Today we continue with The Gifts of Imperfection by Brene Brown and are talking about Guidepost #3– Cultivating a Resilient Spirit: Letting go of numbing and powerlessness. If you’ve missed any of our earlier discussions, you can find them by clicking on the introductory chapters, The things that get in the way and Guidepost #1 (Cultivating Authenticity), and Guidepost #2 (Cultivating Self-Compassion).
Several years ago when I was attending an annual conference called Mental Heath and M-work (the last word isn’t the real name of the conference, I trust you can crack the code), I attended a workshop on resiliency in m’s and don’t cha know, I wish like the dickens I could get my hands on the handouts. But, with all of the moves in this line of work, they are shredded and in a landmine in Asia. Rats!
One of the biggest take away’s from the workshop and this chapter is good news! Resiliency can be cultivated. Wouldn’t it be depressing if either you had or didn’t have resiliency?!
Looking at the list of the five most common factors of resilient people, there weren’t any big surprises there. What did surprise me (and Brene as well) was the connection between spirituality and resilience — and at the core of spirituality was the theme of connection. Now, Brene herself is a Christian, but as a researcher, as she’s said, she “just follows the research” and wasn’t fishing for this. If you haven’t had a chance to read this chapter, “from the foundation of spirituality, three other significant patterns emerged as being essential to resilience”:
1. Cultivating hope
“Hope is not an emotion; it’s a way of thinking or a cognitive process. Emotions play a supporting role, but hope is really a thought process.” Now, Brene seems to be referring to hope not in the way a believer would say “our hope is in God,” though those two types of hope are certainly cousins! And made me appreciate all of the scriptural references to hope. God wants us to be resilient and have hope! Isn’t that an encouraging thought?! If you’d like a small boost, here are 20 Biblical references to hope. Does hope come easily to you? I appreciate the way that Brene tied hopelessness to powerlessness.

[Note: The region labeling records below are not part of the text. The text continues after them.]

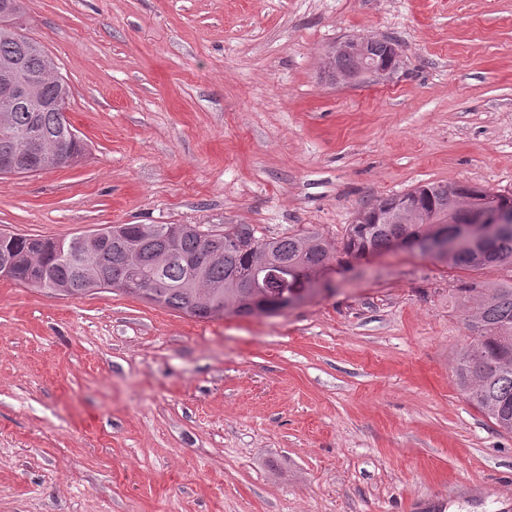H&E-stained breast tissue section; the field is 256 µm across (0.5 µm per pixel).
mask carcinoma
Masks as SVG:
<instances>
[{
	"label": "carcinoma",
	"mask_w": 512,
	"mask_h": 512,
	"mask_svg": "<svg viewBox=\"0 0 512 512\" xmlns=\"http://www.w3.org/2000/svg\"><path fill=\"white\" fill-rule=\"evenodd\" d=\"M23 54L12 31L0 28V64ZM53 58L48 52H34L25 58L27 70L42 76L38 90L52 101L71 94L68 84L58 83L46 69ZM61 131L57 112H28L16 108L7 126L0 125V155L11 152L25 136L38 135L50 147ZM416 205L421 211L418 224H391L380 218L370 224H350L340 242L332 245L321 233L304 230L278 237L256 235L250 224H229L224 232L246 237L244 248H226L224 255L214 257L202 271L188 267L183 260L201 250L206 241L202 226L193 224L176 241L179 256L162 270L169 287L146 297H138L161 306L184 312L198 319H213L224 313L252 316L259 301L241 287L242 278L253 268L270 261L286 262L294 268L288 274V290L300 287L329 269L337 255L361 258L387 252L397 239H404L421 254L429 253L436 242L439 223L448 213L463 218L483 204L487 190L472 184L425 183L415 187ZM112 235L99 255L100 264L110 280L108 290L123 291L121 283L147 276L155 243L145 235L139 238V250L132 253L126 236L139 232L137 224H113L101 228ZM35 237L20 233L0 232V254L8 256L11 267L5 278L24 287H32L31 270L45 269L57 284L66 287L73 297L91 292L83 287L77 262L65 258L69 242L34 250ZM448 264L464 270L486 267L512 268V228L501 231L491 247H471L448 253ZM454 298L466 310V326L471 342L458 357L455 376L460 389L478 410L484 413L503 434L512 435V280L509 282L463 281L454 289Z\"/></svg>",
	"instance_id": "cac0c4a2"
}]
</instances>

2. Practicing critical awareness
“Practicing critical awareness is about reality-checking the messages and expectations that drive the ‘never good enough’ gremlins.” When I reread this in preparation for our discussion, I thought of one of the resources listed last week: ANTS (Automatic Negative Thoughts) and the importance made in scripture of hold every thought captive. Brene talked about how we are bombarded with messages and expectations about every aspect of our lives. And in our roles as cross-cultural workers we are getting messages from our home cultures, host cultures, and Christian cultures. Talk about the need to cultivate critical awareness so that we are focused on God and tuned into the Holy Spirit being the lead voice in our heads and hearts.

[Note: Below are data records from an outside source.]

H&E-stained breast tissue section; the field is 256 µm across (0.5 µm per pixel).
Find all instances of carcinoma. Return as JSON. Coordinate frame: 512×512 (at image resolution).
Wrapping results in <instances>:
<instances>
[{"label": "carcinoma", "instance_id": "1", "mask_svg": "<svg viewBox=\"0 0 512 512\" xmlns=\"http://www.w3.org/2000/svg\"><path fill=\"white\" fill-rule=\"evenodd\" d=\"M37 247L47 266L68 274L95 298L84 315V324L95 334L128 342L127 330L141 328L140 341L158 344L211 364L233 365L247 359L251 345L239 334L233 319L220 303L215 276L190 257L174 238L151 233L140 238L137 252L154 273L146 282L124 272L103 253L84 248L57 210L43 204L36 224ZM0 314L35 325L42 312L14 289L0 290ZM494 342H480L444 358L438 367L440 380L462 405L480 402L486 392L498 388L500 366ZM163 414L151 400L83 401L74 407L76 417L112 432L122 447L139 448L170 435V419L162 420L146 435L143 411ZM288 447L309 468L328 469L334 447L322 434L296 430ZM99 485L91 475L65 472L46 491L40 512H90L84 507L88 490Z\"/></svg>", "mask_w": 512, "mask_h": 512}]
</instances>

3. Letting go of numbing and taking the edge off vulnerability, discomfort, and pain.
“When I (Brene) interviewed the participants whom I described as living a Wholehearted life, they consistently talked about trying to feel the feelings, staying mindful about numbing behaviors, and trying to lean into the discomfort of hard emotions.” I know that each generation of cross-cultural workers has their own set of blessings and challenges, and for us, one of our two-edged swords is the internet. Part of prefield training nowadays focuses on the ways that escaping on the internet (through Facebook, Pinterest, mindless surfing, or watching TV) can be used to numb from the vulnerability, discomfort, and pain that comes from a life of cross-cultural service.
They can also be used for connecting and engaging! So, let’s not throw the baby out with the bath water :). I found Brene’s questions helpful. “After years of research, I’m convinced that we all numb and take the edge off: The question is, does our _______ get in the way of our authenticity? Does it stop us from being emotionally honest and setting boundaries and feeling like we’re enough? Does it keep us from staying out of judgment and from feeling connecting? Are we using ______ to hide or escape from the reality of our lives?”
Her principle on “When we numb the dark, we numb the light” was one of those a-ha moments for me when I first heard it. It makes sense, but I hadn’t had someone put words to what I’d sensed.
As usual, this chapter was packed full! It offers us quite a buffet to pick from for our discussion in the comments. I love these chats!